**Tekst:**
────
Przegląd nowości Lily Lolo, Costasy
Na moim blogu znajdziecie już
kilka wpisów z kosmetykami Lily Lolo. Mimo to do przetestowania pozostało mi
jeszcze sporo produktów tej marki. Tak więc dzisiaj czas na kolejne nowości,
które mocno przypadły mi do gustu.
Przegląd nowości Lily Lolo, Costasy
Za najlepszy produkt Lily Lolo uważam podkład mineralny SPF 15, który dostępny jest w 18 odcieniach, a więc spokojnie każdy znajdzie swój kolor. Oczywiście marka posiada w swoim asortymencie wiele innych kosmetyków: kremy do twarzy, mgiełki utrwalające, kremy BB, pudry sypkie, bronzery, rozświetlacze, korektory, róże, cienie, bazy pod cienie, kredki do oczu i brwi, tusze do rzęs, błyszczyki, szminki czy konturówki do ust. Ponadto w ich asortymencie znajdziemy akcesoria kosmetyczne takie jak pędzle i kosmetyczki oraz zestawy prezentowe i mini wersje produktów, które sprawdzą się u osób zaczynających swoją przygodę z kosmetykami naturalnymi. Wybór jest naprawdę spory. Dla przypomnienia wspomnę, iż jest to angielska marka, a w Polsce to firma Costasy jest jej wyłącznym dystrybutorem!
────
**Polecenie a:**
Przepisz bez zmian wiersze wpisów, zaczynając od pierwszego wiersza wpisów i kończąc na wierszu zawierającym „genus: Rhynchospora”. Oba skrajne wiersze należą do fragmentu.
────
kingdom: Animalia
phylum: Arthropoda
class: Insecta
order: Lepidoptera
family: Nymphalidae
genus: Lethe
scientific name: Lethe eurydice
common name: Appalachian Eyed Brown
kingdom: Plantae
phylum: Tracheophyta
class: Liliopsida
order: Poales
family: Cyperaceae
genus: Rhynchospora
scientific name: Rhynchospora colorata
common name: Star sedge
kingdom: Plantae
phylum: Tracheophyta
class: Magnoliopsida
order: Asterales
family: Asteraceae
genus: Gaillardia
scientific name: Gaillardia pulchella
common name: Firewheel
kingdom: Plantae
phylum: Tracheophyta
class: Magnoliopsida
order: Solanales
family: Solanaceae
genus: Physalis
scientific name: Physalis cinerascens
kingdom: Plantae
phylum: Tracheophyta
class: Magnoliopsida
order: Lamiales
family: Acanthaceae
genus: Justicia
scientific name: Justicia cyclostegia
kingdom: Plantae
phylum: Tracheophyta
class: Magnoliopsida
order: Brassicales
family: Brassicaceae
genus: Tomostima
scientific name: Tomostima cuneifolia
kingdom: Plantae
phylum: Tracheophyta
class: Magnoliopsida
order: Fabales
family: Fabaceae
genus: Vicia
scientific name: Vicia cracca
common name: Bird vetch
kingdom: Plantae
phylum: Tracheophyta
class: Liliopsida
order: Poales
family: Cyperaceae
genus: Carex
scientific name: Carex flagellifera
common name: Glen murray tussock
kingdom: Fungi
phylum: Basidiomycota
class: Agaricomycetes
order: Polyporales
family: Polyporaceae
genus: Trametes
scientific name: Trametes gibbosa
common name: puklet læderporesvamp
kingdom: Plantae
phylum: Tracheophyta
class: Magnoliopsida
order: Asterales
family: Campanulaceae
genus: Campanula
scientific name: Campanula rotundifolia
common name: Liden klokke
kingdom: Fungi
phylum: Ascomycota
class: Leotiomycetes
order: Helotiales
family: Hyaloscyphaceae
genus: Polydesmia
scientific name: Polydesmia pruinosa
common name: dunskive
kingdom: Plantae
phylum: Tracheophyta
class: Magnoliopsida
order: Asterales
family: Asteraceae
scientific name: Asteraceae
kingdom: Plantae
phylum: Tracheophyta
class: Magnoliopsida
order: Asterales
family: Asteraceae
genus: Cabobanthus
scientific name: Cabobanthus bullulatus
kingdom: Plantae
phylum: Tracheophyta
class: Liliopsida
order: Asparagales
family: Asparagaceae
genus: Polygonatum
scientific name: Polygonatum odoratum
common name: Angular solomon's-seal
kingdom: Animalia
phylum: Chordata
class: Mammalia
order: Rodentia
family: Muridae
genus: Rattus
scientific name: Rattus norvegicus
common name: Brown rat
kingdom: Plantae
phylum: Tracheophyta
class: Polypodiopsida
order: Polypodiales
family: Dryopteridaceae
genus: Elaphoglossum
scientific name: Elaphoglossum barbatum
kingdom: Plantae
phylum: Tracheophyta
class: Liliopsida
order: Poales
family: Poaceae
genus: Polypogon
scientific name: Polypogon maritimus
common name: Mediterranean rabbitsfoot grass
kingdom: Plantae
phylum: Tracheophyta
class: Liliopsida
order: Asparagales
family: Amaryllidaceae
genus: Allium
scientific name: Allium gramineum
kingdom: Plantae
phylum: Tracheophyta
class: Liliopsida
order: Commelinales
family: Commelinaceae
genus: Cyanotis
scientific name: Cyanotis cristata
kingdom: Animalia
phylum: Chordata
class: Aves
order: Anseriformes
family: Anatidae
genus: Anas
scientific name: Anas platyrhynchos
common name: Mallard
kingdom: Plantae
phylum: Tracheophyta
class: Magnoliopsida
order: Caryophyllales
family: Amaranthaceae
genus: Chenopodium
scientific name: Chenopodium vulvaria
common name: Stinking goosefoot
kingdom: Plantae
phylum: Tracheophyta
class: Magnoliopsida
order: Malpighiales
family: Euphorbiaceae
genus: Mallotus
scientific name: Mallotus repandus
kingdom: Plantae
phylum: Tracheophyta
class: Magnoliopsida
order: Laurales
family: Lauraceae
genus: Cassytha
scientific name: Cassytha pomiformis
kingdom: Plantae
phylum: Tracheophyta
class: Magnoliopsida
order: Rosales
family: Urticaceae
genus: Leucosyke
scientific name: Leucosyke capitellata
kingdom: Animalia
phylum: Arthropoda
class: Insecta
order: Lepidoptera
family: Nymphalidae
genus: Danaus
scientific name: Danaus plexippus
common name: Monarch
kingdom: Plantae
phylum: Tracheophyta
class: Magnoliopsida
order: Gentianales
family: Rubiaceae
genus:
────
**Polecenie b:**
Na podstawie tekstu o nowościach Lily Lolo odpowiedz na pytania:
(i) Który produkt marki uznano w tekście za najlepszy?
(ii) U jakich osób sprawdzą się mini wersje produktów?
(iii) Jaka firma jest wyłącznym dystrybutorem marki w Polsce?

**Oczekiwana odpowiedź a:**
kingdom: Animalia
phylum: Arthropoda
class: Insecta
order: Lepidoptera
family: Nymphalidae
genus: Lethe
scientific name: Lethe eurydice
common name: Appalachian Eyed Brown
kingdom: Plantae
phylum: Tracheophyta
class: Liliopsida
order: Poales
family: Cyperaceae
genus: Rhynchospora

**Oczekiwana odpowiedź b:**
(i) Podkład mineralny SPF 15.
(ii) U osób zaczynających swoją przygodę z kosmetykami naturalnymi.
(iii) Firma Costasy.